The problem is the undisputed facts show Legome’s opinions were rendered in October and November 2012, but Allstate continued to rely on them through the arbitration in September 2013, without ever consulting with Legome again or conducting any further investigation. In the meantime, plaintiff had received one lumbar steroidal epidural injection that cost $6,850, and Soni had recommended three more, if drug therapy proved ineffective. Soni estimated these injections would each cost $12,000, and the medications and physical therapy would each cost $6,000 per year.
Because it never asked Legome to review Soni’s epidural treatments and recommendations, Allstate’s continued reliance upon Legome’s opinions as the basis for disputing the medical necessity or reasonable value of those treatments and recommendations may have been unreasonable. And, leaving aside Legome’s reports and opinions, Allstate has not directed the DCA to any other medical reports or opinions that could reasonably support its ongoing denial of plaintiff’s claim.
Of course, Allstate was not obliged to accept Soni’s treatments and recommendations “without scrutiny or investigation.” (Wilson, at p. 722.) To the extent it had good faith doubts, Allstate had the right to further investigate the basis for plaintiff’s claim by having Legome reexamine his 2012 opinions, having another physician review all of plaintiff’s medical records and offer opinions, or, if necessary, having plaintiff further examined by Legome or another defense doctor.
What Allstate could not do, consistent with the implied covenant of good faith and fair dealing, was to ignore Soni’s treatments and recommendations, without adequately investigating them. (Wilson, at p. 722.) To be clear, the Justices are not saying Allstate breached the implied covenant. They are saying a reasonable jury could conclude it did so. Allstate’s assertion it reasonably continued to rely on Legome’s opinions, or that it had inadequate time to have him reexamine those opinions or conduct further investigation, merely inform the conclusion plaintiff has demonstrated triable issues of material fact that cannot be resolved by summary judgment.
For these same reasons, the trial court erred by granting summary judgment based upon the genuine dispute doctrine. Again, the genuine dispute rule does not relieve an insurer from its obligation to thoroughly and fairly investigate the insured’s claim, and a genuine dispute exists only where the insurer’s position is maintained in good faith and on reasonable grounds.
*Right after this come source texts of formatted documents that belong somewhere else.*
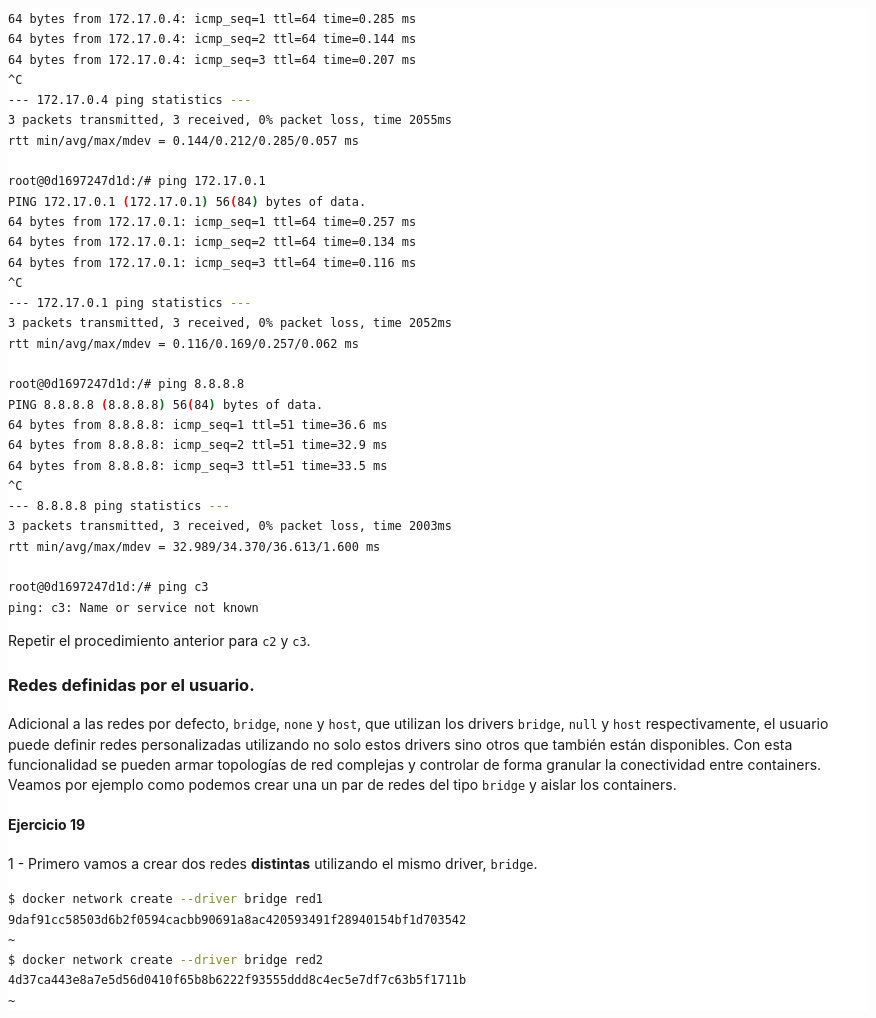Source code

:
```bash
64 bytes from 172.17.0.4: icmp_seq=1 ttl=64 time=0.285 ms
64 bytes from 172.17.0.4: icmp_seq=2 ttl=64 time=0.144 ms
64 bytes from 172.17.0.4: icmp_seq=3 ttl=64 time=0.207 ms
^C
--- 172.17.0.4 ping statistics ---
3 packets transmitted, 3 received, 0% packet loss, time 2055ms
rtt min/avg/max/mdev = 0.144/0.212/0.285/0.057 ms

root@0d1697247d1d:/# ping 172.17.0.1
PING 172.17.0.1 (172.17.0.1) 56(84) bytes of data.
64 bytes from 172.17.0.1: icmp_seq=1 ttl=64 time=0.257 ms
64 bytes from 172.17.0.1: icmp_seq=2 ttl=64 time=0.134 ms
64 bytes from 172.17.0.1: icmp_seq=3 ttl=64 time=0.116 ms
^C
--- 172.17.0.1 ping statistics ---
3 packets transmitted, 3 received, 0% packet loss, time 2052ms
rtt min/avg/max/mdev = 0.116/0.169/0.257/0.062 ms

root@0d1697247d1d:/# ping 8.8.8.8
PING 8.8.8.8 (8.8.8.8) 56(84) bytes of data.
64 bytes from 8.8.8.8: icmp_seq=1 ttl=51 time=36.6 ms
64 bytes from 8.8.8.8: icmp_seq=2 ttl=51 time=32.9 ms
64 bytes from 8.8.8.8: icmp_seq=3 ttl=51 time=33.5 ms
^C
--- 8.8.8.8 ping statistics ---
3 packets transmitted, 3 received, 0% packet loss, time 2003ms
rtt min/avg/max/mdev = 32.989/34.370/36.613/1.600 ms

root@0d1697247d1d:/# ping c3
ping: c3: Name or service not known
```

Repetir el procedimiento anterior para `c2` y `c3`.



### Redes definidas por el usuario.

Adicional a las redes por defecto, ```bridge```, ```none``` y ```host```, que utilizan los drivers ```bridge```, ```null``` y ```host``` respectivamente, el usuario puede definir redes personalizadas utilizando no solo estos drivers sino otros que también están disponibles.
Con esta funcionalidad se pueden armar topologías de red complejas y controlar de forma granular la conectividad entre containers.
Veamos por ejemplo como podemos crear una un par de redes del tipo ```bridge``` y aislar los containers.

#### Ejercicio 19

1 - Primero vamos a crear dos redes **distintas** utilizando el mismo driver, `bridge`.

``` bash
$ docker network create --driver bridge red1
9daf91cc58503d6b2f0594cacbb90691a8ac420593491f28940154bf1d703542
~
$ docker network create --driver bridge red2
4d37ca443e8a7e5d56d0410f65b8b6222f93555ddd8c4ec5e7df7c63b5f1711b
~
```
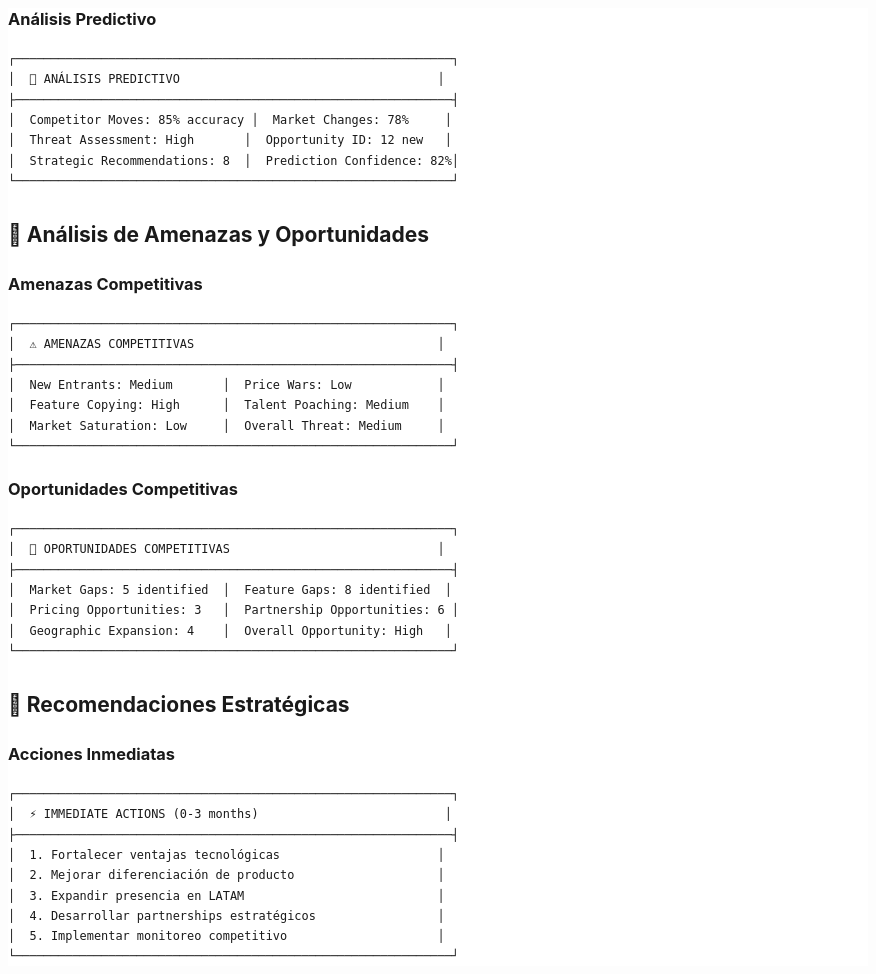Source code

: ### Análisis Predictivo
```
┌─────────────────────────────────────────────────────────────┐
│  🔮 ANÁLISIS PREDICTIVO                                    │
├─────────────────────────────────────────────────────────────┤
│  Competitor Moves: 85% accuracy │  Market Changes: 78%     │
│  Threat Assessment: High       │  Opportunity ID: 12 new   │
│  Strategic Recommendations: 8  │  Prediction Confidence: 82%│
└─────────────────────────────────────────────────────────────┘
```

## 🎯 Análisis de Amenazas y Oportunidades

### Amenazas Competitivas
```
┌─────────────────────────────────────────────────────────────┐
│  ⚠️ AMENAZAS COMPETITIVAS                                  │
├─────────────────────────────────────────────────────────────┤
│  New Entrants: Medium       │  Price Wars: Low            │
│  Feature Copying: High      │  Talent Poaching: Medium    │
│  Market Saturation: Low     │  Overall Threat: Medium     │
└─────────────────────────────────────────────────────────────┘
```

### Oportunidades Competitivas
```
┌─────────────────────────────────────────────────────────────┐
│  🚀 OPORTUNIDADES COMPETITIVAS                             │
├─────────────────────────────────────────────────────────────┤
│  Market Gaps: 5 identified  │  Feature Gaps: 8 identified  │
│  Pricing Opportunities: 3   │  Partnership Opportunities: 6 │
│  Geographic Expansion: 4    │  Overall Opportunity: High   │
└─────────────────────────────────────────────────────────────┘
```

## 🎯 Recomendaciones Estratégicas

### Acciones Inmediatas
```
┌─────────────────────────────────────────────────────────────┐
│  ⚡ IMMEDIATE ACTIONS (0-3 months)                          │
├─────────────────────────────────────────────────────────────┤
│  1. Fortalecer ventajas tecnológicas                      │
│  2. Mejorar diferenciación de producto                    │
│  3. Expandir presencia en LATAM                           │
│  4. Desarrollar partnerships estratégicos                 │
│  5. Implementar monitoreo competitivo                     │
└─────────────────────────────────────────────────────────────┘
```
Once more, an insurer is not entitled to judgment as a matter of law where, viewing the facts in the light most favorable to the plaintiff, a jury could conclude that the insurer acted unreasonably. (Wilson, at pp. 723-724.)
Considering the objective facts known to Allstate at the time its final decision to deny plaintiff’s $35,000 demand was made, and viewing the evidence in the light most favorable to plaintiff as required, the Fourth DCA is convinced “‘a jury could conclude that the insurer acted unreasonably.’” (Wilson, at p. 724.) Specifically, there is sufficient evidence for a jury to find Allstate’s continued insistence she did not need expensive epidural injections was, “‘“prompted not by an honest mistake, bad judgment or negligence but rather by a conscious and deliberate act, which unfairly frustrates the agreed common purposes and disappoints the reasonable expectations of the other party thereby depriving that party of the benefits of the agreement.”’”
The judgment is reversed. Plaintiff is entitled to costs on appeal.